■ **Recorded data**:
◇ ◇ ◇ ◇ ◇ ◇ ◇

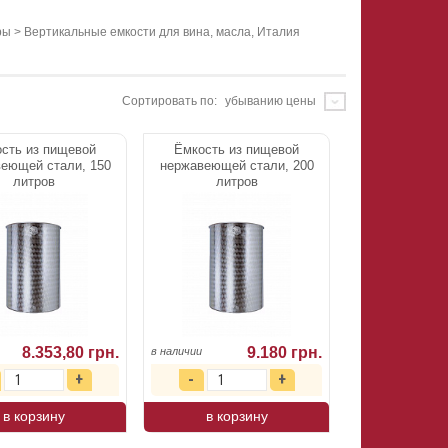
ры
>
Вертикальные емкости для вина, масла, Италия
Сортировать по:
убыванию цены
сть из пищевой
Ёмкость из пищевой
еющей стали, 150
нержавеющей стали, 200
литров
литров
8.353,80 грн.
9.180 грн.
в наличии
в корзину
в корзину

◇ ◇ ◇ ◇ ◇ ◇ ◇

■ **EXERCISE INSTRUCTIONS**: Copy the lines above word for word, leaving out the pictures.

■ **OUTPUT BELOW**:
ры
>
Вертикальные емкости для вина, масла, Италия
Сортировать по:
убыванию цены
сть из пищевой
Ёмкость из пищевой
еющей стали, 150
нержавеющей стали, 200
литров
литров
8.353,80 грн.
9.180 грн.
в наличии
в корзину
в корзину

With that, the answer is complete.